Il était une fois deux copains, Alain et Patrick. Alain Weill et Patrick Drahi s’estiment, travaillent ensemble, s’associent, se séparent un tout petit peu, se retrouvent. Survol des derniers méandres entre deux de leurs médias L’Express et Libération.
Des associés proches
Pour ceux qui veulent rentrer dans les détails historiques, voir nos infographies sur Patrick Drahi et Alain Weill qui donnent l’historique de leurs accords. Pour faire simple, Alain Weill est PDG d’Altice France qui contrôle NextTV qui elle-même contrôle BFM, RMC, Numéro 23 et leurs épigones.

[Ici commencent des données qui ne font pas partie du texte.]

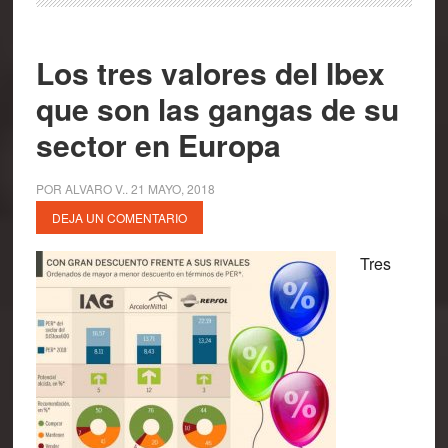
Los tres valores del Ibex
que son las gangas de su
sector en Europa
POR
ALVARO V.
.
21 MAYO, 2018
DEJA UN COMENTARIO
Tres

Patrick Drahi est plus investi sur SFR et les réseaux téléphoniques.
Par ailleurs, si Alain Weill n’est plus dans Libération, il est devenu en 2019 l’heureux (malheureux disent les mauvaises langues qui prédisent au titre un sombre avenir) propriétaire de 51% de L’Express pour un euro symbolique, Patrick Drahi en conservant 49% L’Express qui, après un plan social de belle ampleur, est devenu un clone de The Economist anglo-saxon dont il copie servilement le modèle.
Moins de services communs avec Libération
Libération est maintenant du côté Drahi qui annonce son intention de confier cet enfant malade à une « fondation indépendante ». Mais les premiers administrateurs nommés de la fondation sont tous des proches d’Altice de Drahi qui, mine de rien, gardera un œil attentif sur le bébé et pourra ainsi faire nommer le nouveau directeur de la rédaction, Laurent Joffrin partant fin 2020.
Problème : dans le cadre général d’Altice, au moment où la société contrôlait les deux titres, certains services (essentiellement les fonctions dites support, comptabilité, abonnements, publicité etc) étaient mutualisés pour d’évidentes raisons d’économies d’échelle. Patrick Drahi ne veut plus entendre parler du gouffre de son pôle médias et a déjà entrepris des négociations pour céder aussi son kiosque numérique SFR Presse ainsi que Milibris, une plate-forme de numérisation des journaux.
Un déménagement… et un nouveau plan social ?
Au même moment, Alain Weill annonce le déménagement du siège de L’Express. Avec un double mouvement : des transferts d’une partie des équipes communes avec Libération vers le nouveau siège ; et une nouvelle ouverture pour une clause de cession bonifiée pour les journalistes. Cette clause de cession, qui permet aux journalistes de partir dans de bonnes conditions, est offerte à l’équipe responsable du supplément L’Express Dix, en voie d’abandon, mais aussi à l’ensemble des journalistes. Une belle occasion pour réduire encore la voilure à un moment où la nouvelle formule patine, sans qu’il soit possible de savoir si c’est l’idée de copier The Economist qui ne séduit pas le lectorat ou si c’est un effet de la crise sanitaire. Il pourrait y avoir un peu des deux. Une formule purement digitale de l’hebdomadaire permettrait de diminuer encore les coûts. Un projet pour 2021 ? Les lecteurs et Alain Weill en décideront.